Eriks Eis sammelte sich schneller an, als sie es brechen konnte. Auf der anderen Seite fluchte Sigurd laut. Er erkannte, dass Liv sich nicht aus ihrem eisigen Gefängnis befreien konnte, und beschloss schließlich, seine Taktik zu ändern.
„Es gibt jetzt nur noch einen Ausweg“, knurrte er innerlich.
Rücksichtslos trennte er die Verbindung zwischen sich und Liv. Da er nur noch einen Körper zu kontrollieren hatte, konnte er sich endlich auf den Kampf konzentrieren, in dem er sich gerade befand. Aber er wusste, dass er sich beeilen musste.
Mit seiner drittbesten Runengebunden-Fähigkeit erzeugte er einen Hochdruckstrahl aus Wasserdampf um sich herum, der Frostfang wegdrückte, und drehte sich sofort um, um Astrids Angriff abzufangen.
Das war bisher immer so gewesen: Immer wenn er mit Frostfang eine Lücke geschaffen hatte, sorgte Astrid dafür, dass er sie nicht nutzen konnte. Das lag vor allem daran, dass Sigurd sich nicht voll auf den Kampf konzentrieren konnte. Seine Reaktionen und Bewegungen waren zu langsam, zu roboterhaft und fast choreografiert.
Aber jetzt war er viel schneller und wollte diese Gelegenheit nutzen, um Astrid zu fangen und sie gegen seine sichere Flucht einzutauschen.
Leider kam kein Angriff.
Der Raum hinter ihm war leer. Astrid war bereits verschwunden.

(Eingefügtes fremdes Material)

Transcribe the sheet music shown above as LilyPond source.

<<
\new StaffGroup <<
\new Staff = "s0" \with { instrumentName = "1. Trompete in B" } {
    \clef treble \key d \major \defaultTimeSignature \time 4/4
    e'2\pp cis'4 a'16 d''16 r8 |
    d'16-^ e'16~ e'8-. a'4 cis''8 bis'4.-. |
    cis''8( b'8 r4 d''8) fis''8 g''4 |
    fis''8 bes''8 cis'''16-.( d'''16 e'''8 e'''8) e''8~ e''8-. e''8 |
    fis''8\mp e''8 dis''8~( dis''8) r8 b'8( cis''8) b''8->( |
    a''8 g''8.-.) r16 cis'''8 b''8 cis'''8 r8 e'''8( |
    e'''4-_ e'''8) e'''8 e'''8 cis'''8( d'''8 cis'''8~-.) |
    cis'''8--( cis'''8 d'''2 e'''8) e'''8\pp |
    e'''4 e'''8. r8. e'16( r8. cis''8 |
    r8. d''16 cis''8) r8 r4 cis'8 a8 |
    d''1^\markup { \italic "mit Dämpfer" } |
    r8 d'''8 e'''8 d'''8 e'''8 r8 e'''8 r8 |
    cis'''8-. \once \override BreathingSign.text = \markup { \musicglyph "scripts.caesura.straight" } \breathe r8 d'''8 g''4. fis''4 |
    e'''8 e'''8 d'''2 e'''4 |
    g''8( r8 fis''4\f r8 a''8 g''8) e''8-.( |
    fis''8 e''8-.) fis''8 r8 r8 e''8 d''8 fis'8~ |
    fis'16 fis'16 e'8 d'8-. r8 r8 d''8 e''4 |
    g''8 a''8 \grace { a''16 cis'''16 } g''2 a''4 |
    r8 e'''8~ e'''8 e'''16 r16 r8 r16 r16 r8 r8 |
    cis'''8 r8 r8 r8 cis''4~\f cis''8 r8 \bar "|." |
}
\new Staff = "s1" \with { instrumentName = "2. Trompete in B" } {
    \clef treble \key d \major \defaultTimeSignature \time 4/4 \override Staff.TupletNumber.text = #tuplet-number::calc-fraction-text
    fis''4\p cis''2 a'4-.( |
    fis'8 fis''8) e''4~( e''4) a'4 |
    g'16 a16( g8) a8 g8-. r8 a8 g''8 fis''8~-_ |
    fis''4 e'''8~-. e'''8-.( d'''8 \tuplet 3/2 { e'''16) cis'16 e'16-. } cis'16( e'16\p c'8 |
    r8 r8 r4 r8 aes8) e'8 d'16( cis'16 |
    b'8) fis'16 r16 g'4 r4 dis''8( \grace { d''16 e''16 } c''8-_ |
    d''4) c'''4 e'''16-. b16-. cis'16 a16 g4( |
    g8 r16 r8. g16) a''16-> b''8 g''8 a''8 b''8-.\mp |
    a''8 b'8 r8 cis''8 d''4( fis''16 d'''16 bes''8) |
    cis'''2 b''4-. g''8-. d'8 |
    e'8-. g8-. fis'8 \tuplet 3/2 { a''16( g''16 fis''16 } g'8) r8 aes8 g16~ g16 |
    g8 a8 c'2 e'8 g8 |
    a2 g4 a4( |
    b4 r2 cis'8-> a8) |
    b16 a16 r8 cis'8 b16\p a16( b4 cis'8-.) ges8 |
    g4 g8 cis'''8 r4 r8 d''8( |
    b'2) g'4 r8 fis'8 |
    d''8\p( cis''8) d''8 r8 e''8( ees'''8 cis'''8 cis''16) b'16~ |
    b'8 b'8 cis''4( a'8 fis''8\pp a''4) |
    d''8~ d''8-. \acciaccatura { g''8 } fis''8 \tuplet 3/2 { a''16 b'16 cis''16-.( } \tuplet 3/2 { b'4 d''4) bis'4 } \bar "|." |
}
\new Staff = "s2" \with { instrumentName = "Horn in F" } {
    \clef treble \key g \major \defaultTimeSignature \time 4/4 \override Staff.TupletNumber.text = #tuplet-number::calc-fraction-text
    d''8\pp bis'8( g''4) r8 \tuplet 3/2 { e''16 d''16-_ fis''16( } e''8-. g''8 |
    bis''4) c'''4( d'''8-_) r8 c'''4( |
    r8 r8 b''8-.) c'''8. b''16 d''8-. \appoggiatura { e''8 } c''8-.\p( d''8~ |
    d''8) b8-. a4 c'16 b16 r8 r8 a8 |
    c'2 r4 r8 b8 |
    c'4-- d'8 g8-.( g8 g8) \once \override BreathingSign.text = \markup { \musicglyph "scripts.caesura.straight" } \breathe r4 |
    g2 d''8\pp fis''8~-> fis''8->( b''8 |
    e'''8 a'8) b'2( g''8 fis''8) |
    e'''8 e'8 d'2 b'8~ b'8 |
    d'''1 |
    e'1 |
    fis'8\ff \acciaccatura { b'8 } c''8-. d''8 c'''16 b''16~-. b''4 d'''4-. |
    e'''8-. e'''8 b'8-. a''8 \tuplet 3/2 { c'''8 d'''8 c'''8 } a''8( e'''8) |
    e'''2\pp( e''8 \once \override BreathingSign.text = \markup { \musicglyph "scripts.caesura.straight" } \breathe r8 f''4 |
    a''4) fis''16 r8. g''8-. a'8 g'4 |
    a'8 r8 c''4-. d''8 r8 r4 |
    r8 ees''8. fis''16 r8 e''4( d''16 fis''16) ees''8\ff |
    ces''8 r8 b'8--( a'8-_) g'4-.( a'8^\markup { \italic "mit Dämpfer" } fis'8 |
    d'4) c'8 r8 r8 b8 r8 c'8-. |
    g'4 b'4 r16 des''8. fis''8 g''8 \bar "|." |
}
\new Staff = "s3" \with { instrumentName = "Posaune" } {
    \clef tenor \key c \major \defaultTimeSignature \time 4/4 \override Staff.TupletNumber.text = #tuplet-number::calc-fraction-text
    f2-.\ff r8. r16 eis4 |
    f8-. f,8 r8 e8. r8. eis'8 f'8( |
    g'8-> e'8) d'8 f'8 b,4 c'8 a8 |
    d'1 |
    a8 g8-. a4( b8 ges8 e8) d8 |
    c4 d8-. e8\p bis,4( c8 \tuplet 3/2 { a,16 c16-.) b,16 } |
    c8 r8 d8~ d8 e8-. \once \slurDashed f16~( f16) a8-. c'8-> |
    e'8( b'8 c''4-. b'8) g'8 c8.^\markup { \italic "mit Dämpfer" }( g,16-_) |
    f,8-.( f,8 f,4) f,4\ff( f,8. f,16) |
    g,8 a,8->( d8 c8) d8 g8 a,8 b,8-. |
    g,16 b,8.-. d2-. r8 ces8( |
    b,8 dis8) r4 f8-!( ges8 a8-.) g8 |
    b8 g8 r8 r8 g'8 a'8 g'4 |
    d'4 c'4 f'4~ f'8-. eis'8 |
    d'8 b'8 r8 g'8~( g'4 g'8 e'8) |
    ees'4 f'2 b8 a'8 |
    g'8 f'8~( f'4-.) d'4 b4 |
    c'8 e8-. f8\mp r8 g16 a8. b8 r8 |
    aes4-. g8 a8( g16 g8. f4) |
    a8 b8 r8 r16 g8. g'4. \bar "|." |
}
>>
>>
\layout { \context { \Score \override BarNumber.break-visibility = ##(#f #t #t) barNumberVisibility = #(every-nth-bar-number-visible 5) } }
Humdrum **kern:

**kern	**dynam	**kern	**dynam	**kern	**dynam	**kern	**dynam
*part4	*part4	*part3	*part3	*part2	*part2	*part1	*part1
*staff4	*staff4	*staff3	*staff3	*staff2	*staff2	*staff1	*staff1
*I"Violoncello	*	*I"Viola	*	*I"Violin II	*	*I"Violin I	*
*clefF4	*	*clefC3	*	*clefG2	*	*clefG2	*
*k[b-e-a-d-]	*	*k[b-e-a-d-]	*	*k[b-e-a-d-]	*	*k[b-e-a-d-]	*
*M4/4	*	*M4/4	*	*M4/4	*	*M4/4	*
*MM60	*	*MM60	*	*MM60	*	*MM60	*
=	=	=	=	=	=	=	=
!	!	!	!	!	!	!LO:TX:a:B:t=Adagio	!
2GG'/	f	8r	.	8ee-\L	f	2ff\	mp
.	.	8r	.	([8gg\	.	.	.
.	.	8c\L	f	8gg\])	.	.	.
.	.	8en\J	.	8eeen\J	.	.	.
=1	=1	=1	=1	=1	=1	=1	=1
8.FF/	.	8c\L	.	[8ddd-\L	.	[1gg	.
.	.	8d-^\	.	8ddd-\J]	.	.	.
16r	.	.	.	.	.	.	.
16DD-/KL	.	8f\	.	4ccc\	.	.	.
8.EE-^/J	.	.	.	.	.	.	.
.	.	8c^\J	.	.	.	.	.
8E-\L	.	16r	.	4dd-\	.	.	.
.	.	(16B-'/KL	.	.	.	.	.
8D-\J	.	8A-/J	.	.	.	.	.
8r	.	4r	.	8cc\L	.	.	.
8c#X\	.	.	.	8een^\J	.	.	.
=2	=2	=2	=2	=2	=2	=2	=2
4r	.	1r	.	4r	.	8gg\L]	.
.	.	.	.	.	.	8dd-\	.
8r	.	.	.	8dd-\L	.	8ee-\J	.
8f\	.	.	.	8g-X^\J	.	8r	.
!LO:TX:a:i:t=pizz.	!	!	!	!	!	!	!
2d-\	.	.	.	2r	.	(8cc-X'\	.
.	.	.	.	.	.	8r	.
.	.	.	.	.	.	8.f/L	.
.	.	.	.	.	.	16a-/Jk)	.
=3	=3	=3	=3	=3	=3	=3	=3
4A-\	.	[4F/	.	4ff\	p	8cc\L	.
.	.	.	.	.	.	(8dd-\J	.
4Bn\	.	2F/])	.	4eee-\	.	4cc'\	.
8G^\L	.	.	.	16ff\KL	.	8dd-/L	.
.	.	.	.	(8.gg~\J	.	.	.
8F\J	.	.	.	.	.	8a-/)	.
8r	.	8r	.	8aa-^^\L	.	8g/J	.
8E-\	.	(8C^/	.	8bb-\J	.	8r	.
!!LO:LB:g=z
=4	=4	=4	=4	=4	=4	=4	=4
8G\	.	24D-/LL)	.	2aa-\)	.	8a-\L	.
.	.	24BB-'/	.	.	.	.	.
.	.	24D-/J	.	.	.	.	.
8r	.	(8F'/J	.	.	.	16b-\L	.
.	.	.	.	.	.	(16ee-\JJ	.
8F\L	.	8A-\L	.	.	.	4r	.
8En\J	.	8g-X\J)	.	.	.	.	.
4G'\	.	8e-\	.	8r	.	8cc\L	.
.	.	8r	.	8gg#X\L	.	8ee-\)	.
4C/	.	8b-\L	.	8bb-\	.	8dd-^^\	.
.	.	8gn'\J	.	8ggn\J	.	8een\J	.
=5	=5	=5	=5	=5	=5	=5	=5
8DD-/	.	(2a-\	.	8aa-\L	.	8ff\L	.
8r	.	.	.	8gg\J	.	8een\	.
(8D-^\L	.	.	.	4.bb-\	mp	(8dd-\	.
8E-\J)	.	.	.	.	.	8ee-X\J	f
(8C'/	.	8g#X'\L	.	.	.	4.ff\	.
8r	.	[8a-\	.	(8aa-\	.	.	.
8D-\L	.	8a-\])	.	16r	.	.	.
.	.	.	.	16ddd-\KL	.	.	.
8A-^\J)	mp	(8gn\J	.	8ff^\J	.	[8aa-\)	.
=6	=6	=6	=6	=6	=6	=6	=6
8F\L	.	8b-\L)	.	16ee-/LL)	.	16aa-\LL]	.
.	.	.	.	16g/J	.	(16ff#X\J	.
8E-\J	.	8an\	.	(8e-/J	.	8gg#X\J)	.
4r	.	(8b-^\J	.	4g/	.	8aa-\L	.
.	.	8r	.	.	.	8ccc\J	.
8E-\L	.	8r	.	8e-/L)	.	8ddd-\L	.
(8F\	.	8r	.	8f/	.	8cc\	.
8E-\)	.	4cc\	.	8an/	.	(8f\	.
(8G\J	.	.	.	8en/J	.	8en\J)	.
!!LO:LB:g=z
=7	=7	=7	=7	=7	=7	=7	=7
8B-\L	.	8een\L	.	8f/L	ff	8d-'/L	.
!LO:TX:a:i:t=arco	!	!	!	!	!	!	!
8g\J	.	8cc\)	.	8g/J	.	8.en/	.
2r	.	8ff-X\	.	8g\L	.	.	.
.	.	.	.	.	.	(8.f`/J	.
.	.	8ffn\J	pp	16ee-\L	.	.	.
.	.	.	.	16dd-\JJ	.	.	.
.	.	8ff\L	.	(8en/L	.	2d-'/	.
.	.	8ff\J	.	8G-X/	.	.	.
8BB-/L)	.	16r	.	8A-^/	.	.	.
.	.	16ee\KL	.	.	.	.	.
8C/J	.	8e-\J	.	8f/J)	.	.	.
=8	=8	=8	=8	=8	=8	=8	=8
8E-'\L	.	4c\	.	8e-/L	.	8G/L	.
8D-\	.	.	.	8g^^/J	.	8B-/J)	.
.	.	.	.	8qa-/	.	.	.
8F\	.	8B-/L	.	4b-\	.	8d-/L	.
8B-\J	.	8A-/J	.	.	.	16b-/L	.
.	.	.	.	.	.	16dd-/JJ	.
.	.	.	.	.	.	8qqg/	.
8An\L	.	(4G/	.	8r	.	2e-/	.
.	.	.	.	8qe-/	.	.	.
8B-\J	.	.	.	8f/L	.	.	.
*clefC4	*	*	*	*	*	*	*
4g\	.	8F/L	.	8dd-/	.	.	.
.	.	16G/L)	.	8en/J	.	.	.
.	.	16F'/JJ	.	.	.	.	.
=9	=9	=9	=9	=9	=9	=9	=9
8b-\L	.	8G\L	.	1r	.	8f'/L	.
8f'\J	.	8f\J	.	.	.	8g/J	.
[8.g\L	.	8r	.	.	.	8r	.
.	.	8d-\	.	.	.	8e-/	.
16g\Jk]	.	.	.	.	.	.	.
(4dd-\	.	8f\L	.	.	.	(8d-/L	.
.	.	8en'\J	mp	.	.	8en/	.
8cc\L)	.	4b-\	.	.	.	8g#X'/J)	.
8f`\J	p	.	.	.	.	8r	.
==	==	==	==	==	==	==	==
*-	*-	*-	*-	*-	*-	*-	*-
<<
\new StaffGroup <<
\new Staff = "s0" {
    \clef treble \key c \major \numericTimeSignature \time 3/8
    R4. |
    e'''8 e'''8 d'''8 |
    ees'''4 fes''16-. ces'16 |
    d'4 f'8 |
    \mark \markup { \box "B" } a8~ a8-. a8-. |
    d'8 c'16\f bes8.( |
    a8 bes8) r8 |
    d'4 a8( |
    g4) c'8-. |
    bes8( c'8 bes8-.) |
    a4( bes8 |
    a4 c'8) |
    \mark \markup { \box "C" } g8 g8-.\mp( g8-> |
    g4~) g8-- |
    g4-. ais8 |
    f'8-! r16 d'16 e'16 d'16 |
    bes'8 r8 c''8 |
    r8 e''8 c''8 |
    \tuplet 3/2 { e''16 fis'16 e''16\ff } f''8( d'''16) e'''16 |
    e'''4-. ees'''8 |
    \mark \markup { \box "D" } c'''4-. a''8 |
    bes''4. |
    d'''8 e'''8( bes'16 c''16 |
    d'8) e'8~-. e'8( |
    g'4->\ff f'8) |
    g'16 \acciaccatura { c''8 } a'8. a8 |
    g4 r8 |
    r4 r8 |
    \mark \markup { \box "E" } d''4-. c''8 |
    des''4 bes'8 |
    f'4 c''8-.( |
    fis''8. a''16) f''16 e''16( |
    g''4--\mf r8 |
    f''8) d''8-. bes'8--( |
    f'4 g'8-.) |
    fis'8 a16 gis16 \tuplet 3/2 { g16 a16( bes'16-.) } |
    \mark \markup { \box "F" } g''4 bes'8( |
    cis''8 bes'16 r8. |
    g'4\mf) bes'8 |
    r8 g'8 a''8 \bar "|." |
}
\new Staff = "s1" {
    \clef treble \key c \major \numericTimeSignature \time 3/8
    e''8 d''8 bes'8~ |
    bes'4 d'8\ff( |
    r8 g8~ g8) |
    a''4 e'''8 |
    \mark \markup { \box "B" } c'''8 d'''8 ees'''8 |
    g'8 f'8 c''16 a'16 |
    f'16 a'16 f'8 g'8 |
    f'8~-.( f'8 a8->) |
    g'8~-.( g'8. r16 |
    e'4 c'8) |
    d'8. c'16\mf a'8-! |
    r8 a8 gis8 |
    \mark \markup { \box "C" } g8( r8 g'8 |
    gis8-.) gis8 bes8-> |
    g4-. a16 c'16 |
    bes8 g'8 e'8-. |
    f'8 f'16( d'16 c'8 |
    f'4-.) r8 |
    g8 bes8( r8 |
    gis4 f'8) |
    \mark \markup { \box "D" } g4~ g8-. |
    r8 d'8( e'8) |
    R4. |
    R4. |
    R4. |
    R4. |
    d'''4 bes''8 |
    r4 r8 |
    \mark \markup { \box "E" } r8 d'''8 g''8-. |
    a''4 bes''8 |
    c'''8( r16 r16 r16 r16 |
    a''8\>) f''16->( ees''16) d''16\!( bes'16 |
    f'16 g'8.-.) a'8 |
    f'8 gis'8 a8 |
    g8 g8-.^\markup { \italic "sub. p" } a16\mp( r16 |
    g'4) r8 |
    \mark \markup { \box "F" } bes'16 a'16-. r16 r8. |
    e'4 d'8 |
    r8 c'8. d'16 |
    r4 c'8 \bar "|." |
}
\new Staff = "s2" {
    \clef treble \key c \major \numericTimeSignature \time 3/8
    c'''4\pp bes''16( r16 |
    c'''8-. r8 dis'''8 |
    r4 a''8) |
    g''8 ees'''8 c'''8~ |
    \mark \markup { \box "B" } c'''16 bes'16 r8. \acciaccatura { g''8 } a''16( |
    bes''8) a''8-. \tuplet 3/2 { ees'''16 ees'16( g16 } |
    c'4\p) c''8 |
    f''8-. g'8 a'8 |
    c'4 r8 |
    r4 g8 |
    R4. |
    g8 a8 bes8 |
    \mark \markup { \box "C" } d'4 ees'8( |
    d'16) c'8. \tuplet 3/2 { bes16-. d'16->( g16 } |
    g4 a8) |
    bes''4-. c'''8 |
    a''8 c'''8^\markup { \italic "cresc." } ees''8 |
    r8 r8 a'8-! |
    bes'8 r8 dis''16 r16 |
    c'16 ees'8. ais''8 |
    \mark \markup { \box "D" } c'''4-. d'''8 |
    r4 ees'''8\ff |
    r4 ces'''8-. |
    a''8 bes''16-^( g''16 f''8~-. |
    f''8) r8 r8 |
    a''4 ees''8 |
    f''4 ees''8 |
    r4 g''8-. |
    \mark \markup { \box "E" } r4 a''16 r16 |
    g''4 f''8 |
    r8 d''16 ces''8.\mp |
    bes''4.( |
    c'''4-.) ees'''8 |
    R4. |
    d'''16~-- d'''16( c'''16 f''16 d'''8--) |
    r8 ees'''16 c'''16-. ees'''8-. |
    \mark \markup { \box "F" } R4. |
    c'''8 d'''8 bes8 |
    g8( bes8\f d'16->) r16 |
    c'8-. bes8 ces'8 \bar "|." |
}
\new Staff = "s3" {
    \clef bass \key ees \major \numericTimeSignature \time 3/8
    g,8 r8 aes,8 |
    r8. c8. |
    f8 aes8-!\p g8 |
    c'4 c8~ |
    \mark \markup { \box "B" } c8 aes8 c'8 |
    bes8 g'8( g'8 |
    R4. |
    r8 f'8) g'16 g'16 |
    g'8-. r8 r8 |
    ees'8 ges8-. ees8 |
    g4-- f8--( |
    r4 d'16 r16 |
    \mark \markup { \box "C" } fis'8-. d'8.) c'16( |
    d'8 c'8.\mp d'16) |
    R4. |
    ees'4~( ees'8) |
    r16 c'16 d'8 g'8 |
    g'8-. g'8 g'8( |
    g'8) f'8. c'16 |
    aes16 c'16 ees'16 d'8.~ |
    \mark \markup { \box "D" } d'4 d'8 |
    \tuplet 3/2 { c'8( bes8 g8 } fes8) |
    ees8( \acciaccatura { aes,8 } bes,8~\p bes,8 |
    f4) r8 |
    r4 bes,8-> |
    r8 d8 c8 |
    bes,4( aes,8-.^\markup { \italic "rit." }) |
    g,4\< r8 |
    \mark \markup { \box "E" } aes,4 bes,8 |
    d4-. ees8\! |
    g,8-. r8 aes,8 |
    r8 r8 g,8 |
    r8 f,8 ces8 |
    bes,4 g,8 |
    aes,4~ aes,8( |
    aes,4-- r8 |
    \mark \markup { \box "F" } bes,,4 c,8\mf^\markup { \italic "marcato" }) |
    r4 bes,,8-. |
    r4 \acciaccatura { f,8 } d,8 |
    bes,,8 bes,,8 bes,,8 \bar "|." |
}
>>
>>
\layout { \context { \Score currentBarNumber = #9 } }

„Du hast doch nicht geglaubt, dass es so einfach sein würde, oder?“ Erik lachte leise, als er gemächlich von seinem Kampf mit Liv herüberkam, ein übermütiges Grinsen im Gesicht. „In dem Moment, als ich Liv außer Gefecht gesetzt hatte, war klar, was du tun würdest. Also habe ich Astrid gewarnt, sich in Sicherheit zu bringen.“
Blitze zuckten über Eriks Körper, als er seinen Blitz erneut auflud, für den Fall, dass er eingreifen musste.
„Wie wäre es jetzt mit einem kleinen Gespräch zwischen uns beiden, hm?“ Mit jedem Wort wurde sein übermütiges Grinsen ein wenig sadistischer.